Jim: How 'bout those Mets?

4 comments:

Chris said...

In what waaaaaaaaaaaaaaaayyyy...

Dude, the average consumer is buried under a mountain of credit card debt that will take 40 years to pay off...this debt is backed by...by what? Depreciable assets? Hardly. They're backed by nothing as most of this money is spent on consumable goods. The balance sheet is no longer balanced...it's looming over us like the leaning tower in Pisa...Trust me on this when I tell you we will see laws change regarding inheritance of unsecured debt. Not only will our generation and the iPod generation be saddled with a bankrupt medical and social welfare system, we'll be inheriting the debt of our parents. Scary, scary stuff.

chris said...

i'm not a glass half-empty guy...i'm a glass-is-filled-to-half-its-capacity type guy. A pragmatist. My outlook on global warming is pretty rosy...I'm encouraged by the 10% doubt pegged by the world's leading scientists...

...but whatever...

...the impetus to change the law will be the same as anything else...lobbying. CC co's will go after the billions of dollars they lose each year to customers who die with no estate funds.

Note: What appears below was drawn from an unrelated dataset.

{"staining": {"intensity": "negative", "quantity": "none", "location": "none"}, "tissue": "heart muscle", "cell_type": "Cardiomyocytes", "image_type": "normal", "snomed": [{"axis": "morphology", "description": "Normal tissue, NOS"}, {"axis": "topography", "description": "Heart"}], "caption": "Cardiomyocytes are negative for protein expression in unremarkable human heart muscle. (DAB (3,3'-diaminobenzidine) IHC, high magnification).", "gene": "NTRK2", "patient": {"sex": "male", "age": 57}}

This has nothing to do with GDP, per se...the last four or five years have been heady for the economy because of spending via home equity and massive amounts of unsecured credit card debt that has no way of ever being paid off with no real tangible asset underlying it. Our economy today is a mirage.

Credit card companies, and the banks that back them, thrive on the high interest rates charged to middle and lower class consumers...wealthy and smart consumers don't carry balances.

chris said...

let's just pray that schock never happens...or if it must, that it's outside of NY for once...

Jim said...

My head is spinning from all this economics babble. How did we get so far off the original topic of "oversized umbrellas"? You know, those gargantuan golf umbrellas that take up the width of the sidewalk and which you have to navigate precariously around like passing an 18 wheeler carrying a double wide on the highway. What gives those greedy bastards the right to take up their unofficial alloted public air space on a rainy day? "I'm mad as hell, and I'm not going to take it anymore". Based on the above, perhaps these umbrellas are a merely a metaphor for the financial protection we crave from the steady rain of economic doom and gloom that you two nattering naysayers of negativity forecast.